Message par freric »

EDGAR P. JACOBS

La bande dessinée est au fond une sorte d'opéra dessiné

Quelle est la raison pour laquelle, par une soirée sombre et morne, la pluie battante hurle autour de la maison et vous ressentez un fort besoin de distraction et de chaleur qui vous pousse vers la bibliothèque, d'où vous sortez à plusieurs reprises les histoires de Blake et Mortimer ? Un album d'Edgar Jacobs occupe toute votre soirée et vous vous abandonnez alors pendant plusieurs heures à un monde construit à partir d'une imagination qui ne s'est pas emballée, mais qui maintient constamment le sentiment que tous les événements sont réels.
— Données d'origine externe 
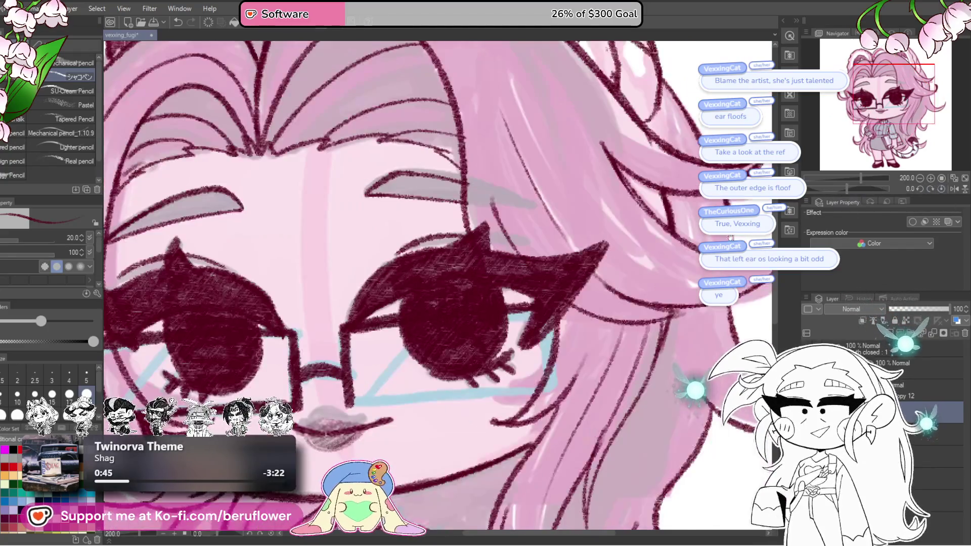
left_click_drag(524, 294, 600, 261)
Même si des guerres mondiales sont menées avec des armes hautement futuristes, que les gens sont privés de leur volonté, que la météo est utilisée comme arme de guerre, que des sauriens sont combattus et même que des peuples entiers sont envoyés dans l'univers, les histoires de Jacobs conservent toujours cette atmosphère distincte de réalité qui entraîne le lecteur dans des événements qui seraient simplement exaspérants s'ils étaient racontés à nouveau. D'où la capacité d'E.P. Jacobs à captiver sans cesse les nouvelles générations? Un jeune lecteur de Pep lisant "La Grande Pyramide", vingt ans après la création de l'histoire, est au moins aussi fasciné que l'étaient les lecteurs de Tintin à la fin des années quarante. Et ce, malgré les voitures rectangulaires, les avions ventrus et les pantalons beaucoup trop larges qui caractérisent cette époque.

D'ailleurs, comment expliquer que nous aussi, très jeunes, nous étions fascinés par les histoires de Jacobs? Nous n'avions jamais entendu parler de télékinésie et d'électromagnétisme, nous ne comprenions pas un seul mot des termes scientifiques qui nous étaient lancés, et pourtant nous comptions Blake et Mortimer parmi nos héros de bande dessinée préférés.
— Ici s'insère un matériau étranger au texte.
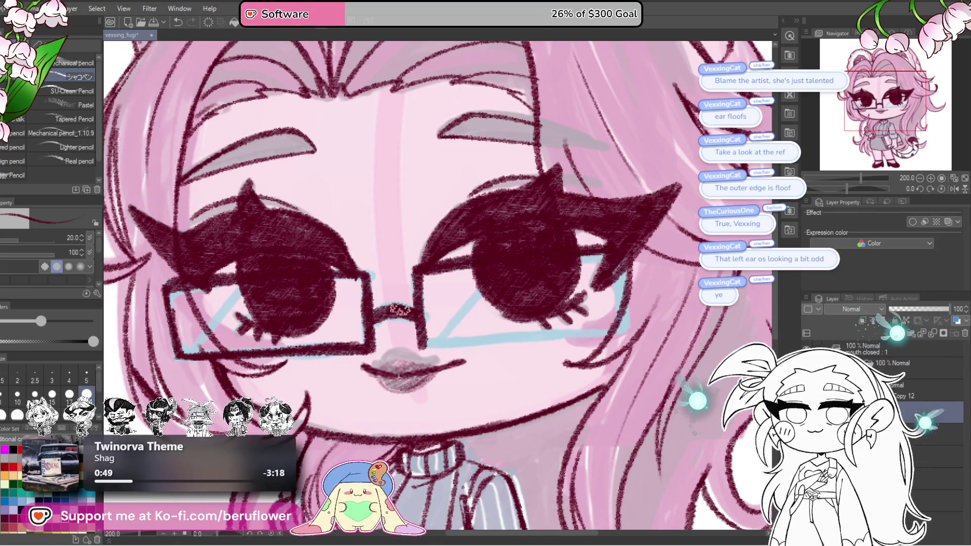
left_click_drag(422, 339, 430, 346)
La réponse se trouve peut-être dans l'extrême minutie avec laquelle Edgar P. Jacobs crée ses histoires. Il ne s'agit pas seulement du dessin méticuleux, de la construction extrêmement équilibrée d'une page ou du fait que les scénarios sont exceptionnellement bien construits, mais surtout du sentiment qui vous envahit en tant que lecteur, qu'aucun effort n'a été trop important pour Jacobs afin de préparer son histoire de la manière la plus complète possible. Les énormes piles de documents que l'homme a dû rassembler pour chaque nouvelle histoire constituent probablement la base de l'énorme "vérité" qui ressort des histoires de Blake et Mortimer. En tant que lecteur, vous avez le sentiment de ne pas être trompé, car l'écrivain a utilisé toutes ses facultés pour créer un monde qui existe, et c'est peut-être cette énorme fidélité qui donne aux livres d'Edgar Jacobs leur popularité inépuisable.

Cela fait longtemps que le silence règne autour de Blake et Mortimer. Il y a des années déjà, nous avons dû laisser le professeur Mortimer dans une situation très critique au Japon, et nous avons été tenus dans l'ignorance de son sort jusqu'à présent.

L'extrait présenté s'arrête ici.